◆ PASSAGE TO READ
/---

Since World War II it has become increasingly obvious that the treatment of the people of Japanese ancestry during World War II was a tragic mistake. The motivation and impact of the internment denied every value present within democracy. When over 120,000 people were locked behind barbed wire in the name of national security, their civil rights were denied. This is especially true since two-thirds of the Japanese-Americans were United States citizens (Daniels 1993: 3). Their story must not be forgotten.

The wartime abuse suffered by Japanese-Americans was a form of racism which stretched back to the earliest contact between Asians and Americans. "The experience of the Chinese in 19th century America served in many ways as a kind of rehearsal for what would happen to later immigrants from Asia" (Daniels 1993: 4). Although not all Asians are alike, many Americans during the late 19th century and early 20th century saw all Asian immigrants as being alike. Alike to Americans meant that all Asians presented a threat to the American standard of living and to the racial integrity of the nation. For example, the Japanese, despite the discrimination imposed upon them made great progress in agriculture. This was especially true in California where the Japanese practically controlled the market in certain types of fruits and vegetables. Caucasian farmers in California saw the Japanese's success as a threat. "In spite of restrictions on land ownership and leasing, the Issei [first generation Japanese in the United States] farmers were able to remain competitive with their white counterparts because of their skill in growing intensive crops, use of unpaid family labor, willingness to cooperate if they had common economic problems, and ability to endure long hours and austere living conditions" (O'Brien and Fugita 1991: 39). Today it is evident such attitudes were racist but most Americans would have argued that their attitudes were simply "American" (Daniels 1993: 4).

\---

◆ PROVIDED DATA

/---

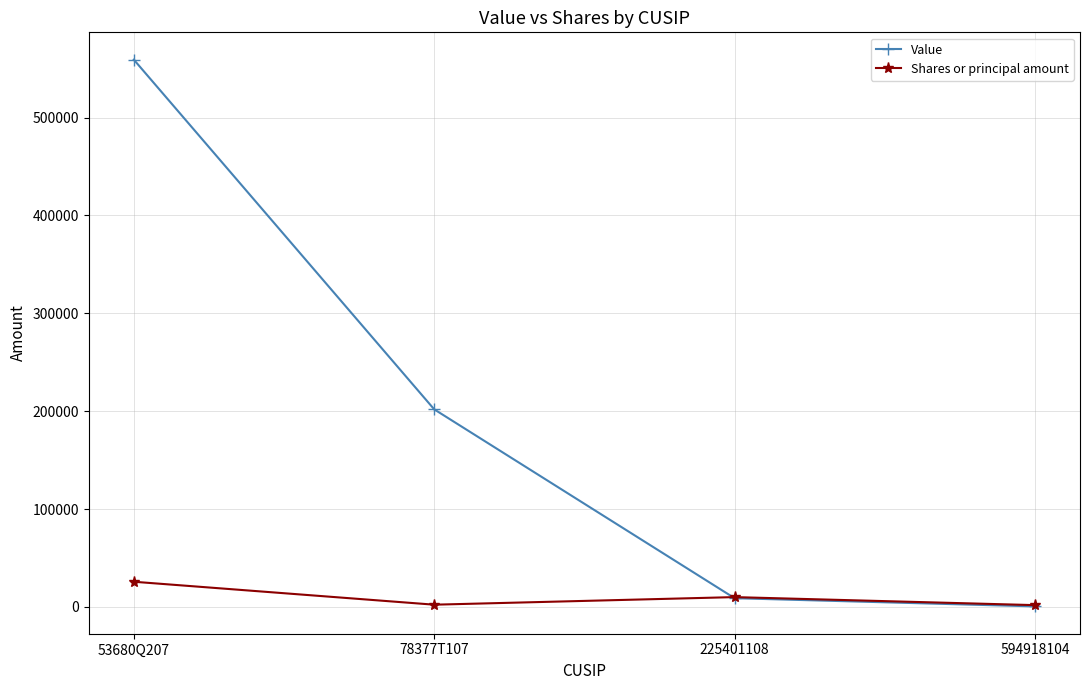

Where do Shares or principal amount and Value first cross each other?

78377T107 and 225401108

\---

◆ USING THE INFORMATION
A) Answer these from the passage on Japanese-American internment:
(i) How many people were locked behind barbed wire?
(ii) What share of the Japanese-Americans were United States citizens?
(iii) In which state did the Japanese practically control the market in certain fruits and vegetables?
B) Carry on the passage on Japanese-American internment from the point where it stops.
The listing plays no part in this work.

◆ ANSWERS
A)
(i) Over 120,000
(ii) Two-thirds
(iii) California

B)
In 1850 many Chinese immigrants began arriving in San Francisco due to the first American Gold Rush. Prejudice and other forms of racism were common place in the United States when the Chinese began arriving. "Early in their history, Americans learned to despise Native Americans and to regard blacks, whether slave or free, as inherently inferior beings" (Daniels 1993: 6). The Chinese were first harshly treated in California and then elsewhere along the West Coast. "California's first legal code in 1850 barred the testimony of blacks and Indians against whites, and the California courts soon barred the Chinese as well" (Daniels 1993: 6). Furthermore the legislation passed a "foreign miner's tax" which was clearly directed towards the Chinese miners.

The Japanese faced similar anti-Asian discrimination when they began arriving in the United States. By the late 1930's the Issei had established a firm niche in small business enterprises. Many Japanese felt education was a way out of the low paying jobs. Unfortunately the Nisei, second generation Japanese who were born in the United States, were unable to find better paying jobs due to the discrimination against them and were forced to follow in the footsteps of their parents.

The employment discrimination was a continuance of anti-Asian feelings which had produced anti-Asian legislation. Two of these legislations included the Gentlemen's Agreement of 1907-08 and the Oriental Exclusion Act of 1927. Both of these restricted the number of Asian immigrants allowed to enter the United States. Other discrimatory legislation included the Alien Land Laws which stated that non-citizens could not own land and Japanese (Issei) could not become naturalized citizens no matter how long they had lived in the United States.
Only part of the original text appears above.